Impact on Capital Markets – digital bonds
In the capital markets context, there have been digital bond issuances under French law which have been registered on the Ethereum blockchain. Given that from the effective date of The Merge, the PoW consensus mechanism will be replaced by the PoS consensus mechanism, such digital bonds will be directly impacted by the change of the consensus engine for all network data, including the execution layer, transactions, account balances and block validations of Ethereum.
This may present risks for the holders of digital bonds which have been registered on the Ethereum blockchain, as recognised by the notice sent by Société Générale SFH in relation to a series of fixed rate digital bonds which highlighted that some miners may fork Ethereum and push for a PoW alternative to continue to receive rewards on mining activity and not to lose money on computing hardware in which they invested. Given that this would lead to two different versions of the blockchain coexisting, this would necessitate the duplication of the smart contract designed for the digital bonds issuance and mean that the digital bonds, the related holdings, and the transfers of the digital bonds could theoretically evolve differently between PoS and PoW versions of Ethereum. The approach taken by Société Générale SFH was to clarify that were such a fork to occur, the registrar, pursuant to its business continuity plan and French law, would maintain its off-chain register and record any further transactions only on the PoS version of Ethereum, which would constitute the sole valid and binding register of the digital bonds.
The Merge is part of a series of major Ethereum ecosystem upgrades, which will also include The Surge, The Verge, The Purge, and The Splurge. While there are no official calendar announcements on these subsequent upgrades, Ethereum is working on "Sharding" which introduces shard chains that are similar to regular blockchains, except they each contain only a portion of the blockchain data. Thanks to the specific subset of data provided by shard chains, nodes can verify transactions more efficiently, which will in turn also reduce the fees required to conduct transactions in ETH.
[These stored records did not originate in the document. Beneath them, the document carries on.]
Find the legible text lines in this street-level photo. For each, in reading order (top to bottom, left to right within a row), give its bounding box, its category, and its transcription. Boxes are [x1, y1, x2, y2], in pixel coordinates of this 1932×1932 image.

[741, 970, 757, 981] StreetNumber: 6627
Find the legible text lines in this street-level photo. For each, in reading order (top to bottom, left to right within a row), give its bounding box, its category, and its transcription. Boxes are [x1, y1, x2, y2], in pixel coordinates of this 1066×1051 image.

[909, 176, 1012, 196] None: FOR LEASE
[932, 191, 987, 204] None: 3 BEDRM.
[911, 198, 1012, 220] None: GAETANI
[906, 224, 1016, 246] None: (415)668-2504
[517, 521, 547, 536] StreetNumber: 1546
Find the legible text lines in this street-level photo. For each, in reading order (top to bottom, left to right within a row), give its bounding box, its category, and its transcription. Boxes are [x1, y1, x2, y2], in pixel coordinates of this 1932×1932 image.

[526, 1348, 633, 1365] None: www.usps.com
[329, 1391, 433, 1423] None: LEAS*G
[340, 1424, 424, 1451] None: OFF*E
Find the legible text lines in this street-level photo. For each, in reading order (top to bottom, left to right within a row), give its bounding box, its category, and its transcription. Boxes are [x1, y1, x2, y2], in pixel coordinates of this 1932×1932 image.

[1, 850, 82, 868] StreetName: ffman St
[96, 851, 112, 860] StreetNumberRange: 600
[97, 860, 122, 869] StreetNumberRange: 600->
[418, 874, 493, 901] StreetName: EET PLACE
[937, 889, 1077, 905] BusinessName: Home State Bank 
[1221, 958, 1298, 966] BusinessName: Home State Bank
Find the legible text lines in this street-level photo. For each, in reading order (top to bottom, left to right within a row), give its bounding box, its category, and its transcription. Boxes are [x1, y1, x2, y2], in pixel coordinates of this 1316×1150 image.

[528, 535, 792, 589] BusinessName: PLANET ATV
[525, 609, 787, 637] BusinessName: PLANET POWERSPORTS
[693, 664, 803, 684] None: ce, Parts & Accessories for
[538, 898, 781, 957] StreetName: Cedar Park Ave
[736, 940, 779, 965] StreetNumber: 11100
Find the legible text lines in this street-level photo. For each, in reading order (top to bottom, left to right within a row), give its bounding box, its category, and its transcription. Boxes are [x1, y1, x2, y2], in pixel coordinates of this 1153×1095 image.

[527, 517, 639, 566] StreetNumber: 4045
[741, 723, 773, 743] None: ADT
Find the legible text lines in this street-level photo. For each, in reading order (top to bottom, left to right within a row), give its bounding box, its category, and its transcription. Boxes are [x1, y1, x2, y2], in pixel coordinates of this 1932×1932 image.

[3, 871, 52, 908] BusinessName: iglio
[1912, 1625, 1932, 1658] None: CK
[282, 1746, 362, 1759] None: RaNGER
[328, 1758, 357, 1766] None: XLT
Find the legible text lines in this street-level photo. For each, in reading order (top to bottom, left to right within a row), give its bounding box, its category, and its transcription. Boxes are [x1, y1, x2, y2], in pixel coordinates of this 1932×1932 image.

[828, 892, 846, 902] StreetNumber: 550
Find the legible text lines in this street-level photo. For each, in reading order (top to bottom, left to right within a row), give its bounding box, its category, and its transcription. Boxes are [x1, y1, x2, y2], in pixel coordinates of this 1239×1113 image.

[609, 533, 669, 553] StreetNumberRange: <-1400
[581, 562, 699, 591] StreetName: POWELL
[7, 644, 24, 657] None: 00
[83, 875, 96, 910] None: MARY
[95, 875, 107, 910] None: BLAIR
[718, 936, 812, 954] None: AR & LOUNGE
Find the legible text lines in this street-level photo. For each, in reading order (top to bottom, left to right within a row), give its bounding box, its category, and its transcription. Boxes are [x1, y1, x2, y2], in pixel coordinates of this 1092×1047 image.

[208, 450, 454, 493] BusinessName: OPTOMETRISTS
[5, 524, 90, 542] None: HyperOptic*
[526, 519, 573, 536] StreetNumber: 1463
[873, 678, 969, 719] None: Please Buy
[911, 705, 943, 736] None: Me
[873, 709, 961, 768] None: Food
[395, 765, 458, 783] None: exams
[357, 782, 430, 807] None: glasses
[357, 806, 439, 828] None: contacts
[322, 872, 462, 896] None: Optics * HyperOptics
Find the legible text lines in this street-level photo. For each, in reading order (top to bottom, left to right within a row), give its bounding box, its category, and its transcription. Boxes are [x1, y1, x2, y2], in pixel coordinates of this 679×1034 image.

While further scalability upgrades are still to come, the Merge has shifted Ethereum to a more energy friendly network, addressing the widespread criticism that crypto's climate impact outweighs its possible benefits. Many “second layer” projects that are built on the Ethereum blockchain (such as NFTs and Metaverse platforms) will be affected by the Merge, likely significantly reducing their carbon footprint. If energy use and environmental concerns had been a stumbling block to their adoption in the past, then a “greener” Ethereum may potentially open the door to new users of digital assets.
As the market awaits the next and final stage of upgrades to complete, the Merge could represent the first step towards increased institutional adoption of Ethereum's tech offerings. The Merge has set Ethereum apart from most other platforms that still run on a PoW mechanism, meaning that financial institutions and investors may no longer reject crypto on environmental grounds.